Его центральной фигурой и во многом создательницей стала Анна Ахматова, ставшая великим голосом униженного и принуждаемого, приучаемого к покорной немоте города на Неве. Еще в молодые годы Ахматова создала себе репутацию мифологической Кассандры, предсказавшей и оплакавшей гибель Трои. Уже в 1915 году Ахматова увидела Петроград как «гранитный город славы и беды». Потом она написала:
Я гибель накликала милым,
И гибли один за другим.
О, горе мне! Эти могилы
Предсказаны словом моим.
В массовом сознании Ахматова превратилась во всеобщую «поэтическую вдову», в плакальщицу по жертвам революции, по утраченному величию Петербурга, в хранительницу священного пламени. Ахматова буквально лепила новый петербургский миф от одного своего стихотворения к другому, и ее крутой замес был скреплен кровью – живой дымящейся влагой, без которой ни одно жертвоприношение или предсказание не может быть плодотворным.
Петербург как город вырос на костях его безымянных строителей. Эти жертвы отозвались в легенде о мрачной жестокой столице-монстре, удушающей маленького человека. Кровь новых безвинных жертв, перемолотых чудовищной машиной сталинского безжалостного террора, вызвала к жизни и помогла утвердить и укрепить новый миф о Петербурге – безвинном страдальце, символе трагической судьбы России и надежд на ее возрождение. Произошло неслыханное в истории культуры радикальное изменение мифа о городе.

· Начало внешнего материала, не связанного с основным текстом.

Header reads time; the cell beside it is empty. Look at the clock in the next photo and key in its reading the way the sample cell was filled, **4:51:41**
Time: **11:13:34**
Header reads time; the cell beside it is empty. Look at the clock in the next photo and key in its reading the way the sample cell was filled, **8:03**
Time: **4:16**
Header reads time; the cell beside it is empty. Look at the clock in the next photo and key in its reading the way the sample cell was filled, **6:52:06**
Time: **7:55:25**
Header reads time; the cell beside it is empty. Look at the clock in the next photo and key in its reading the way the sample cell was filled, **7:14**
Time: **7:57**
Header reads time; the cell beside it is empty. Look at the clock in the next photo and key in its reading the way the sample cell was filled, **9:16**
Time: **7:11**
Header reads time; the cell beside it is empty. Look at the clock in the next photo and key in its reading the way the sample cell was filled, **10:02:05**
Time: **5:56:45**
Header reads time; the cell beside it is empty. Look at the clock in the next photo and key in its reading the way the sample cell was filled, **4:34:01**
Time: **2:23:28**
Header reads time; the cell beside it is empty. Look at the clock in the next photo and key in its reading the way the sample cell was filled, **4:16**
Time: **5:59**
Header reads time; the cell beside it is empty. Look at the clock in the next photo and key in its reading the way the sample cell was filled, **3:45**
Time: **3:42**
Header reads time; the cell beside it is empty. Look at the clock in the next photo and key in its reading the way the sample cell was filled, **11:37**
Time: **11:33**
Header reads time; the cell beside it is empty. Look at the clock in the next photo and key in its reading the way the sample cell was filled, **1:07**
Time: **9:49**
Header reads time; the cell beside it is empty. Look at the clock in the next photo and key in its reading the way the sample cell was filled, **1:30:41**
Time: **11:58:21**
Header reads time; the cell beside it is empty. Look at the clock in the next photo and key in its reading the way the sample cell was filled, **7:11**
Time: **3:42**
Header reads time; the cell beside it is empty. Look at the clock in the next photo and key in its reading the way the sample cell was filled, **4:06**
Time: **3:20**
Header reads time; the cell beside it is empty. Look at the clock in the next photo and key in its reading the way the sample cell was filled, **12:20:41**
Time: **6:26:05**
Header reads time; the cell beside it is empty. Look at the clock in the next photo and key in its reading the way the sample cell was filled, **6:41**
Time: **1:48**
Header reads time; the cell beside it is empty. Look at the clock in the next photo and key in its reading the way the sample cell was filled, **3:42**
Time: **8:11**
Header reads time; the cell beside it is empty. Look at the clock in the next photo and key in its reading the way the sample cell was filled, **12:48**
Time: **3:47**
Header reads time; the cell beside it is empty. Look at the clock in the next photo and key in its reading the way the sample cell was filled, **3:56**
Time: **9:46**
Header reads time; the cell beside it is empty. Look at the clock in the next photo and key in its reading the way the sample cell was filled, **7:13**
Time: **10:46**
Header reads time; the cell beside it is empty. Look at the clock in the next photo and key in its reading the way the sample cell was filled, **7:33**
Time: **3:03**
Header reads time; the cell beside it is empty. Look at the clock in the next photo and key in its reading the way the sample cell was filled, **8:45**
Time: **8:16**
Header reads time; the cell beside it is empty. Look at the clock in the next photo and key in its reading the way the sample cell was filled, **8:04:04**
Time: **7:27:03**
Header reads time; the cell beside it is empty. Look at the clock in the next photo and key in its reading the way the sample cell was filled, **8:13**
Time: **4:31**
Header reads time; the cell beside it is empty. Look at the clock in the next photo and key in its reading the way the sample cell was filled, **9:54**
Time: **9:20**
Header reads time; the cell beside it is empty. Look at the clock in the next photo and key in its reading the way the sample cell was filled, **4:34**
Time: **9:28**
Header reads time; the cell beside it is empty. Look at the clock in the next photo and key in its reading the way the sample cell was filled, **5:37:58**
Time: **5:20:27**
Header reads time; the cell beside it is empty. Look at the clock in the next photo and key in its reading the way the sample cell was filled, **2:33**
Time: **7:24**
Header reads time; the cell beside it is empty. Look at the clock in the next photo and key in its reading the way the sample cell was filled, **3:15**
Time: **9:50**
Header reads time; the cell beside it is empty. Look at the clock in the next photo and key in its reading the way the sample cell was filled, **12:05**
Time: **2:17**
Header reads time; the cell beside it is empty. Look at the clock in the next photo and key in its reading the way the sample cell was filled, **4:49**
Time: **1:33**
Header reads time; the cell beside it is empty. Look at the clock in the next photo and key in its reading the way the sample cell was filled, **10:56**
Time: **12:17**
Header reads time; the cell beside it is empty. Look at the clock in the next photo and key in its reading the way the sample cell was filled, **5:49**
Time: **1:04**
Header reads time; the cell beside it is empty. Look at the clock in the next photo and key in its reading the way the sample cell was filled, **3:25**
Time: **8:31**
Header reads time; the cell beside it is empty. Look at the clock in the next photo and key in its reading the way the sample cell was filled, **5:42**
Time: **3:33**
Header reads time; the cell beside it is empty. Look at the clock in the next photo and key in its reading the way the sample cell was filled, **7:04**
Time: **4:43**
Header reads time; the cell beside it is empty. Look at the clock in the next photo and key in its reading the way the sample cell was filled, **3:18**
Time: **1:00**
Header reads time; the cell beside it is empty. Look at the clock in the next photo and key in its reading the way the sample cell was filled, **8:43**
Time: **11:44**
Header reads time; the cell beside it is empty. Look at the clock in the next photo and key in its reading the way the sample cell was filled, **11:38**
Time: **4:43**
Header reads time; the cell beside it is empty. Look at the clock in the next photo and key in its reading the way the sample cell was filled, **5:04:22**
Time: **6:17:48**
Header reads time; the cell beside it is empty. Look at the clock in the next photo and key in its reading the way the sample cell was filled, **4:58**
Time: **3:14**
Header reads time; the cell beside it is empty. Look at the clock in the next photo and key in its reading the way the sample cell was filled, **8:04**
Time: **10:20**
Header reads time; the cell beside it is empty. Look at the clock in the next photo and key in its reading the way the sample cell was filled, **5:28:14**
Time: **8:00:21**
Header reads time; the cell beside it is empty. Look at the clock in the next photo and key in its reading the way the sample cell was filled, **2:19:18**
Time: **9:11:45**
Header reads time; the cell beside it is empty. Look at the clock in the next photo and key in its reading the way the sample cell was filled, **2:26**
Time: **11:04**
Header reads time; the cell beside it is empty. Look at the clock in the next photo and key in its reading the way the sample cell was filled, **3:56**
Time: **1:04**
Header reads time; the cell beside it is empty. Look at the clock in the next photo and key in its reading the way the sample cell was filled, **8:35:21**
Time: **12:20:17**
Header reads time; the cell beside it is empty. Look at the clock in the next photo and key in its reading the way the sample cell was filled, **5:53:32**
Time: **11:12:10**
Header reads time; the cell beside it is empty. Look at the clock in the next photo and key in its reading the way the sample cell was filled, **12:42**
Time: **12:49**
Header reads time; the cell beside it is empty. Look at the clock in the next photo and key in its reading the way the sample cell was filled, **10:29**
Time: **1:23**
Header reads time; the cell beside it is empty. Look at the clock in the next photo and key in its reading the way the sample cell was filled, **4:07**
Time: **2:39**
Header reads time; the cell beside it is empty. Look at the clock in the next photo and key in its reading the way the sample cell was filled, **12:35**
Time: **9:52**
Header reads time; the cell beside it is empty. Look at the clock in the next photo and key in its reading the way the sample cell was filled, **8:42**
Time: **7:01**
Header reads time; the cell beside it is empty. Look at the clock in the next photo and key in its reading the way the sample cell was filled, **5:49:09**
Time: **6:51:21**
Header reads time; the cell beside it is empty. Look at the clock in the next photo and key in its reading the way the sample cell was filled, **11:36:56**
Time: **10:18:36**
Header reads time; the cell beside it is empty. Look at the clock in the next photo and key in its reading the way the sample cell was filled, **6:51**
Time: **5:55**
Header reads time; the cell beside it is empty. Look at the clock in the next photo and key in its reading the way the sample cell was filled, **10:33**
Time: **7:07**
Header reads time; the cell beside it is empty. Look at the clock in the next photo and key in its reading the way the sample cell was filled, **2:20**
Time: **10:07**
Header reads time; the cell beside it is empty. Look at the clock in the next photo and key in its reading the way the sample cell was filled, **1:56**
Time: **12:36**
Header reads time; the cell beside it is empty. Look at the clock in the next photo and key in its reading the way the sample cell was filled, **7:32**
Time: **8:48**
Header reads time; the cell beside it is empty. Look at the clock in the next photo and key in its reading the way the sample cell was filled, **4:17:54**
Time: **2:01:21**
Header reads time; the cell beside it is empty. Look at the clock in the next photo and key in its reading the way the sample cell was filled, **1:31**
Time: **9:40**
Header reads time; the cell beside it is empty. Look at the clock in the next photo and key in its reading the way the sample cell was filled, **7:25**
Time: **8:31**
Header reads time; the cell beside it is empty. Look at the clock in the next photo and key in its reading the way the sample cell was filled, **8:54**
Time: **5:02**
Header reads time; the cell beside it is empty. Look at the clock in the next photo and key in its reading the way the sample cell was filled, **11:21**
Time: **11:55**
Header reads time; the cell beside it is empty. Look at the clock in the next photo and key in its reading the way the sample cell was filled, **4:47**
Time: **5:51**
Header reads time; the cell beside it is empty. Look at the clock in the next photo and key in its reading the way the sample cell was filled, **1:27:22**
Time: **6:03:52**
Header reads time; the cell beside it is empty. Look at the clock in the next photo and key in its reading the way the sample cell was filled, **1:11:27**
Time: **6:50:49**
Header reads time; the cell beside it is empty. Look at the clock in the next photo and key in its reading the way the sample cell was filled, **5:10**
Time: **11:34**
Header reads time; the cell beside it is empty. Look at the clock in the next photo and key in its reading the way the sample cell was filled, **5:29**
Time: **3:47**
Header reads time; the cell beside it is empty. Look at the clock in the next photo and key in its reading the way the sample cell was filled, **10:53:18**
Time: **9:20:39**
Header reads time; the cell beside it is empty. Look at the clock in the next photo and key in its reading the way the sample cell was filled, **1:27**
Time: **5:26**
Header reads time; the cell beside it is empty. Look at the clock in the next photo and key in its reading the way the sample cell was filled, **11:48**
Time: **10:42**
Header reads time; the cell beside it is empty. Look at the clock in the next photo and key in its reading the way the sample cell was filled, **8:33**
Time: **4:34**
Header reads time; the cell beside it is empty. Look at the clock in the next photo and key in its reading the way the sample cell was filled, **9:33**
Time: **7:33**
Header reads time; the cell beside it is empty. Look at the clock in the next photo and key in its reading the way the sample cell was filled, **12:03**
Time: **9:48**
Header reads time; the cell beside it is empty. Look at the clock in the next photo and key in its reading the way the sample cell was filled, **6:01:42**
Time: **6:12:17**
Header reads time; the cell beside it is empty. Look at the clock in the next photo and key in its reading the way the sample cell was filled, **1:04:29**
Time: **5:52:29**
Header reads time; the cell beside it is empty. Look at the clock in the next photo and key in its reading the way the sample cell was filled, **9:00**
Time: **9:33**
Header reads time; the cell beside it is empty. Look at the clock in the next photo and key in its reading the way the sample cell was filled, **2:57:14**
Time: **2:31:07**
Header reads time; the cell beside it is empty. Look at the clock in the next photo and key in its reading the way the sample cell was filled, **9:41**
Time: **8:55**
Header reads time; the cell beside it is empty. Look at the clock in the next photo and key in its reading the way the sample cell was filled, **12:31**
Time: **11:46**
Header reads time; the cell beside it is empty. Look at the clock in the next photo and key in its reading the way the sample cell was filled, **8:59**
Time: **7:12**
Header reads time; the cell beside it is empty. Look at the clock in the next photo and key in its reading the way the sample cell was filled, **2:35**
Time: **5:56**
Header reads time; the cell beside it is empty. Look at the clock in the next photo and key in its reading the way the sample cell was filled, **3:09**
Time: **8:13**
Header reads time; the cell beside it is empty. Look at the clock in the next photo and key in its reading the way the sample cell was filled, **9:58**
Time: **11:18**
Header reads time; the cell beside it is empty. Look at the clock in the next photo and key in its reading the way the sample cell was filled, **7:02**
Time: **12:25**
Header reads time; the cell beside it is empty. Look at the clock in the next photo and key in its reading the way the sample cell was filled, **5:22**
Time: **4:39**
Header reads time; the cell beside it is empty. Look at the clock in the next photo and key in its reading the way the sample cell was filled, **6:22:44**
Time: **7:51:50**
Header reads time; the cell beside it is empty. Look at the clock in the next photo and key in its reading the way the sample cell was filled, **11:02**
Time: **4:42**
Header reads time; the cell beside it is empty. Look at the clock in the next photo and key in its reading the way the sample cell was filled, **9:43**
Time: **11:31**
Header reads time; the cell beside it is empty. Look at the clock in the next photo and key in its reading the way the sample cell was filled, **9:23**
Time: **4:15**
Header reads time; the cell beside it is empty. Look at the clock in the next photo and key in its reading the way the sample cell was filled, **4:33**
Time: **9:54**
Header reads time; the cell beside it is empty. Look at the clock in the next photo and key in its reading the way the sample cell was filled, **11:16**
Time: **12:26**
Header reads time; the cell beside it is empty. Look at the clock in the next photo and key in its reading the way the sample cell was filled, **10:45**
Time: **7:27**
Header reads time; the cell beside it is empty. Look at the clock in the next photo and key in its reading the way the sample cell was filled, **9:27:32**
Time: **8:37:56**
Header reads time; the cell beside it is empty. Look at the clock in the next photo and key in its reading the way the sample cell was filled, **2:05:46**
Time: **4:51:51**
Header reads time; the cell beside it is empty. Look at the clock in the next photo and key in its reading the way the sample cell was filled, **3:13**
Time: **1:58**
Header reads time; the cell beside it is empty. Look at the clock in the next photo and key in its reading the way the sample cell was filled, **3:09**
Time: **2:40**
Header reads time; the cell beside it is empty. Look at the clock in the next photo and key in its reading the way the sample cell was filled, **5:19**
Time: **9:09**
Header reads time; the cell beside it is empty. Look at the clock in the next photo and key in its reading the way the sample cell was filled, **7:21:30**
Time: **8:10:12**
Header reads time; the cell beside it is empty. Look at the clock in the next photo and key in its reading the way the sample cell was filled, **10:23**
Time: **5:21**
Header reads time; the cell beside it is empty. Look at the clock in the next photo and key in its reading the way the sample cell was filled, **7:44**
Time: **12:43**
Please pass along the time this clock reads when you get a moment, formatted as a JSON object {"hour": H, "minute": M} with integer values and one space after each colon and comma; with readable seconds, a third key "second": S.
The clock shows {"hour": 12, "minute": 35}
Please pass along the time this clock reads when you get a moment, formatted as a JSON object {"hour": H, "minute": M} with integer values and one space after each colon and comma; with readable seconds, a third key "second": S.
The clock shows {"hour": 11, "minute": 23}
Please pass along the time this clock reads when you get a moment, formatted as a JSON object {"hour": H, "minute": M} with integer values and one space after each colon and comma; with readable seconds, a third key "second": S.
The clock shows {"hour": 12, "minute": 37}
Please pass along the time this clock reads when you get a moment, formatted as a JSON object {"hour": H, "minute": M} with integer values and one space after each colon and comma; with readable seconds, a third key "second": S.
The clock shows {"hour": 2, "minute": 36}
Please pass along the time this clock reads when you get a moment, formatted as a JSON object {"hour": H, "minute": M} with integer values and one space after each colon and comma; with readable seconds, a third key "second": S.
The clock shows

В каждом мифе есть элементы «экзотерические», то есть доступные и понятные многим, и «эзотерические», о которых знают лишь посвященные. В годы сталинского террора Ахматова в своих произведениях (в особенности в «Реквиеме», непревзойденной поэтической квинтэссенции и интерпретации ужасных картин массовых репрессий их свидетельницей) создавала эзотерический миф о Петербурге-мученике. Ее «Реквием», который было слишком опасно даже записать на бумаге, был сначала известен лишь немногим ближайшим друзьям Ахматовой, заучивавшим его наизусть. Превращаясь таким образом в хранилище запрещенной правды.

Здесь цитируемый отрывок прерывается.